In this session, I have collected some useful recommender system algorithm framework:
- Surprise Surprise is a Python scikit building and analyzing recommender systems.
- LightFM LightFM is a Python implementation of a number of popular recommendation algorithms for both implicit and explicit feedback, including efficient implementation of BPR and WARP ranking losses.

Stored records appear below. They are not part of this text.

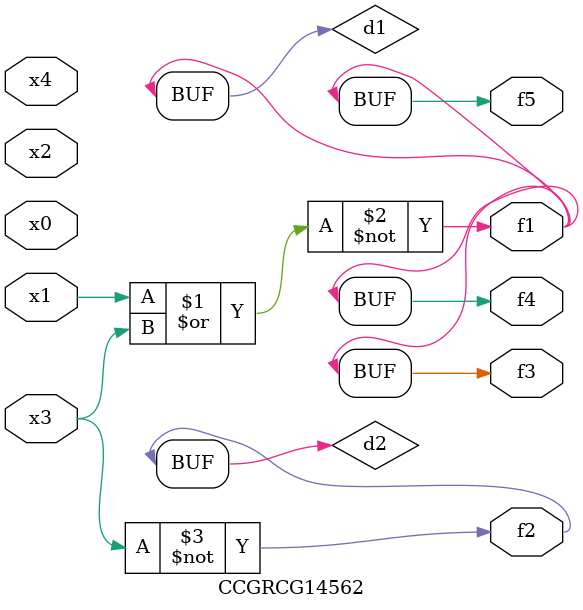
<source format=v>
module CCGRCG14562(
	input x0, x1, x2, x3, x4,
	output f1, f2, f3, f4, f5
);

	wire d1, d2;

	nor (d1, x1, x3);
	not (d2, x3);
	assign f1 = d1;
	assign f2 = d2;
	assign f3 = d1;
	assign f4 = d1;
	assign f5 = d1;
endmodule

</source>
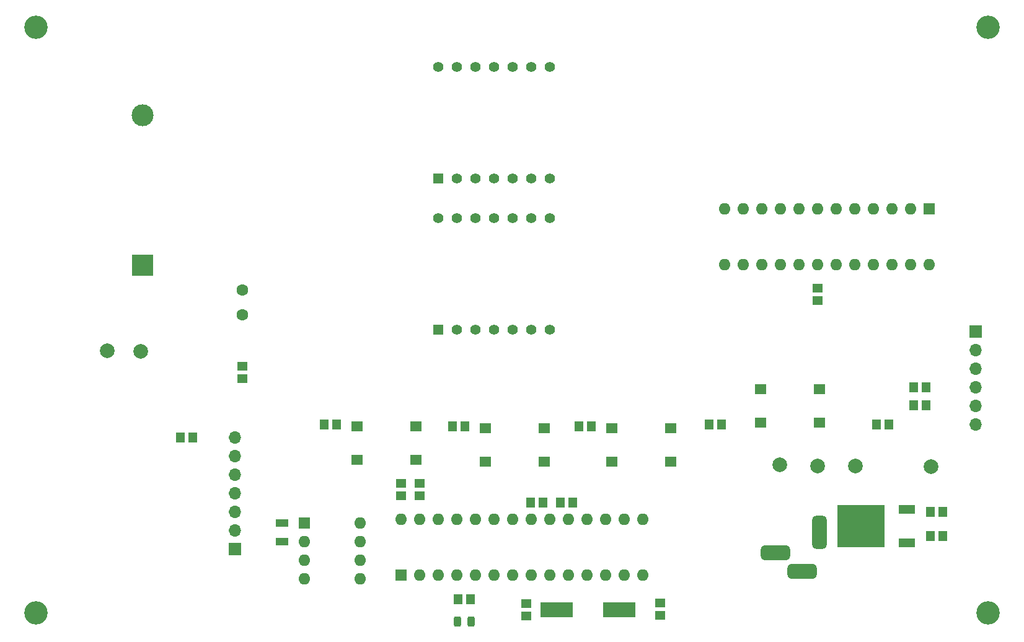
<source format=gbr>
%TF.GenerationSoftware,KiCad,Pcbnew,(6.0.5)*%
%TF.CreationDate,2022-07-21T16:44:05-07:00*%
%TF.ProjectId,rectangle-clock,72656374-616e-4676-9c65-2d636c6f636b,rev?*%
%TF.SameCoordinates,PX4c4b400PY8a48640*%
%TF.FileFunction,Soldermask,Top*%
%TF.FilePolarity,Negative*%
%FSLAX46Y46*%
G04 Gerber Fmt 4.6, Leading zero omitted, Abs format (unit mm)*
G04 Created by KiCad (PCBNEW (6.0.5)) date 2022-07-21 16:44:05*
%MOMM*%
%LPD*%
G01*
G04 APERTURE LIST*
G04 Aperture macros list*
%AMRoundRect*
0 Rectangle with rounded corners*
0 $1 Rounding radius*
0 $2 $3 $4 $5 $6 $7 $8 $9 X,Y pos of 4 corners*
0 Add a 4 corners polygon primitive as box body*
4,1,4,$2,$3,$4,$5,$6,$7,$8,$9,$2,$3,0*
0 Add four circle primitives for the rounded corners*
1,1,$1+$1,$2,$3*
1,1,$1+$1,$4,$5*
1,1,$1+$1,$6,$7*
1,1,$1+$1,$8,$9*
0 Add four rect primitives between the rounded corners*
20,1,$1+$1,$2,$3,$4,$5,0*
20,1,$1+$1,$4,$5,$6,$7,0*
20,1,$1+$1,$6,$7,$8,$9,0*
20,1,$1+$1,$8,$9,$2,$3,0*%
G04 Aperture macros list end*
%ADD10C,3.200000*%
%ADD11R,1.400000X1.400000*%
%ADD12C,1.400000*%
%ADD13R,1.600000X1.400000*%
%ADD14R,1.400000X1.150000*%
%ADD15C,2.000000*%
%ADD16R,1.150000X1.400000*%
%ADD17R,1.700000X1.700000*%
%ADD18O,1.700000X1.700000*%
%ADD19R,1.800000X1.000000*%
%ADD20RoundRect,0.500000X0.500000X-1.750000X0.500000X1.750000X-0.500000X1.750000X-0.500000X-1.750000X0*%
%ADD21RoundRect,0.500000X1.500000X0.500000X-1.500000X0.500000X-1.500000X-0.500000X1.500000X-0.500000X0*%
%ADD22R,3.000000X3.000000*%
%ADD23C,3.000000*%
%ADD24R,1.600000X1.600000*%
%ADD25O,1.600000X1.600000*%
%ADD26C,1.600000*%
%ADD27R,4.500000X2.000000*%
%ADD28R,2.200000X1.200000*%
%ADD29R,6.400000X5.800000*%
%ADD30RoundRect,0.243750X-0.243750X-0.456250X0.243750X-0.456250X0.243750X0.456250X-0.243750X0.456250X0*%
G04 APERTURE END LIST*
D10*
%TO.C,H4*%
X135000000Y5000000D03*
%TD*%
D11*
%TO.C,DS1*%
X59954000Y43654000D03*
D12*
X62494000Y43654000D03*
X65034000Y43654000D03*
X67574000Y43654000D03*
X70114000Y43654000D03*
X72654000Y43654000D03*
X75194000Y43654000D03*
X75194000Y58894000D03*
X72654000Y58894000D03*
X70114000Y58894000D03*
X67574000Y58894000D03*
X65034000Y58894000D03*
X62494000Y58894000D03*
X59954000Y58894000D03*
%TD*%
D13*
%TO.C,SW3*%
X66368000Y30156000D03*
X74368000Y30156000D03*
X66368000Y25656000D03*
X74368000Y25656000D03*
%TD*%
D14*
%TO.C,C4*%
X90240000Y4610000D03*
X90240000Y6310000D03*
%TD*%
D15*
%TO.C,TP6*%
X116930000Y25010000D03*
%TD*%
D16*
%TO.C,C2*%
X76630000Y20032000D03*
X78330000Y20032000D03*
%TD*%
D17*
%TO.C,J1*%
X32160000Y13665000D03*
D18*
X32160000Y16205000D03*
X32160000Y18745000D03*
X32160000Y21285000D03*
X32160000Y23825000D03*
X32160000Y26365000D03*
X32160000Y28905000D03*
%TD*%
D19*
%TO.C,Y1*%
X38618000Y17218000D03*
X38618000Y14718000D03*
%TD*%
D16*
%TO.C,C7*%
X127176000Y18762000D03*
X128876000Y18762000D03*
%TD*%
D20*
%TO.C,J2*%
X111968000Y15968000D03*
D21*
X109668000Y10668000D03*
X105968000Y13168000D03*
%TD*%
D22*
%TO.C,BT1*%
X19567984Y52473686D03*
D23*
X19567984Y72963686D03*
%TD*%
D11*
%TO.C,DS2*%
X59954000Y64349000D03*
D12*
X62494000Y64349000D03*
X65034000Y64349000D03*
X67574000Y64349000D03*
X70114000Y64349000D03*
X72654000Y64349000D03*
X75194000Y64349000D03*
X75194000Y79589000D03*
X72654000Y79589000D03*
X70114000Y79589000D03*
X67574000Y79589000D03*
X65034000Y79589000D03*
X62494000Y79589000D03*
X59954000Y79589000D03*
%TD*%
D24*
%TO.C,U4*%
X127015000Y60154000D03*
D25*
X124475000Y60154000D03*
X121935000Y60154000D03*
X119395000Y60154000D03*
X116855000Y60154000D03*
X114315000Y60154000D03*
X111775000Y60154000D03*
X109235000Y60154000D03*
X106695000Y60154000D03*
X104155000Y60154000D03*
X101615000Y60154000D03*
X99075000Y60154000D03*
X99075000Y52534000D03*
X101615000Y52534000D03*
X104155000Y52534000D03*
X106695000Y52534000D03*
X109235000Y52534000D03*
X111775000Y52534000D03*
X114315000Y52534000D03*
X116855000Y52534000D03*
X119395000Y52534000D03*
X121935000Y52534000D03*
X124475000Y52534000D03*
X127015000Y52534000D03*
%TD*%
D14*
%TO.C,R2*%
X111770000Y49330000D03*
X111770000Y47630000D03*
%TD*%
D16*
%TO.C,R4*%
X96950000Y30700000D03*
X98650000Y30700000D03*
%TD*%
D26*
%TO.C,R6*%
X33210000Y49105000D03*
X33210000Y45705000D03*
%TD*%
D15*
%TO.C,TP3*%
X19330000Y40690000D03*
%TD*%
D16*
%TO.C,C5*%
X127176000Y15460000D03*
X128876000Y15460000D03*
%TD*%
D10*
%TO.C,H2*%
X135000000Y85000000D03*
%TD*%
D16*
%TO.C,R5*%
X24720000Y28910000D03*
X26420000Y28910000D03*
%TD*%
%TO.C,R9*%
X61898000Y30446000D03*
X63598000Y30446000D03*
%TD*%
%TO.C,R13*%
X62660000Y6824000D03*
X64360000Y6824000D03*
%TD*%
D24*
%TO.C,U1*%
X41676000Y17228000D03*
D25*
X41676000Y14688000D03*
X41676000Y12148000D03*
X41676000Y9608000D03*
X49296000Y9608000D03*
X49296000Y12148000D03*
X49296000Y14688000D03*
X49296000Y17228000D03*
%TD*%
D10*
%TO.C,H3*%
X5000000Y5000000D03*
%TD*%
D15*
%TO.C,TP4*%
X106550000Y25200000D03*
%TD*%
D16*
%TO.C,R8*%
X44372000Y30700000D03*
X46072000Y30700000D03*
%TD*%
D10*
%TO.C,H1*%
X5000000Y85000000D03*
%TD*%
D27*
%TO.C,Y2*%
X84610000Y5370000D03*
X76110000Y5370000D03*
%TD*%
D16*
%TO.C,R11*%
X124890000Y35780000D03*
X126590000Y35780000D03*
%TD*%
D28*
%TO.C,U2*%
X123968000Y14566000D03*
D29*
X117668000Y16846000D03*
D28*
X123968000Y19126000D03*
%TD*%
D14*
%TO.C,R3*%
X57414000Y22660000D03*
X57414000Y20960000D03*
%TD*%
%TO.C,R1*%
X54874000Y22660000D03*
X54874000Y20960000D03*
%TD*%
D16*
%TO.C,R12*%
X79170000Y30446000D03*
X80870000Y30446000D03*
%TD*%
%TO.C,C6*%
X119810000Y30700000D03*
X121510000Y30700000D03*
%TD*%
D24*
%TO.C,U3*%
X54884000Y10136000D03*
D25*
X57424000Y10136000D03*
X59964000Y10136000D03*
X62504000Y10136000D03*
X65044000Y10136000D03*
X67584000Y10136000D03*
X70124000Y10136000D03*
X72664000Y10136000D03*
X75204000Y10136000D03*
X77744000Y10136000D03*
X80284000Y10136000D03*
X82824000Y10136000D03*
X85364000Y10136000D03*
X87904000Y10136000D03*
X87904000Y17756000D03*
X85364000Y17756000D03*
X82824000Y17756000D03*
X80284000Y17756000D03*
X77744000Y17756000D03*
X75204000Y17756000D03*
X72664000Y17756000D03*
X70124000Y17756000D03*
X67584000Y17756000D03*
X65044000Y17756000D03*
X62504000Y17756000D03*
X59964000Y17756000D03*
X57424000Y17756000D03*
X54884000Y17756000D03*
%TD*%
D13*
%TO.C,SW4*%
X83640000Y30156000D03*
X91640000Y30156000D03*
X83640000Y25656000D03*
X91640000Y25656000D03*
%TD*%
D14*
%TO.C,R7*%
X33210000Y38630000D03*
X33210000Y36930000D03*
%TD*%
D16*
%TO.C,R10*%
X124880000Y33320000D03*
X126580000Y33320000D03*
%TD*%
D13*
%TO.C,SW2*%
X48842000Y30410000D03*
X56842000Y30410000D03*
X48842000Y25910000D03*
X56842000Y25910000D03*
%TD*%
D30*
%TO.C,D1*%
X62572500Y3776000D03*
X64447500Y3776000D03*
%TD*%
D17*
%TO.C,J3*%
X133360000Y43400000D03*
D18*
X133360000Y40860000D03*
X133360000Y38320000D03*
X133360000Y35780000D03*
X133360000Y33240000D03*
X133360000Y30700000D03*
%TD*%
D14*
%TO.C,C3*%
X71950000Y4510000D03*
X71950000Y6210000D03*
%TD*%
D15*
%TO.C,TP5*%
X111730000Y25010000D03*
%TD*%
%TO.C,TP1*%
X127210000Y24920000D03*
%TD*%
%TO.C,TP2*%
X14680000Y40760000D03*
%TD*%
D16*
%TO.C,C1*%
X72566000Y20032000D03*
X74266000Y20032000D03*
%TD*%
D13*
%TO.C,SW1*%
X103960000Y35490000D03*
X111960000Y35490000D03*
X103960000Y30990000D03*
X111960000Y30990000D03*
%TD*%
M02*

</source>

- SpotLight Spotlight uses PyTorch to build both deep and shallow recommender models.
- Python-Recsys A python library for implementing a recommender system.
- LibRec A java library for the state-of-the-art algorithms in recommeder sytem.
- SparkMovieLens A scalable on-line movie recommender using Spark and Flask.
- Elasticsearch Building a Recommender with Apache Spark & Elasticsearch.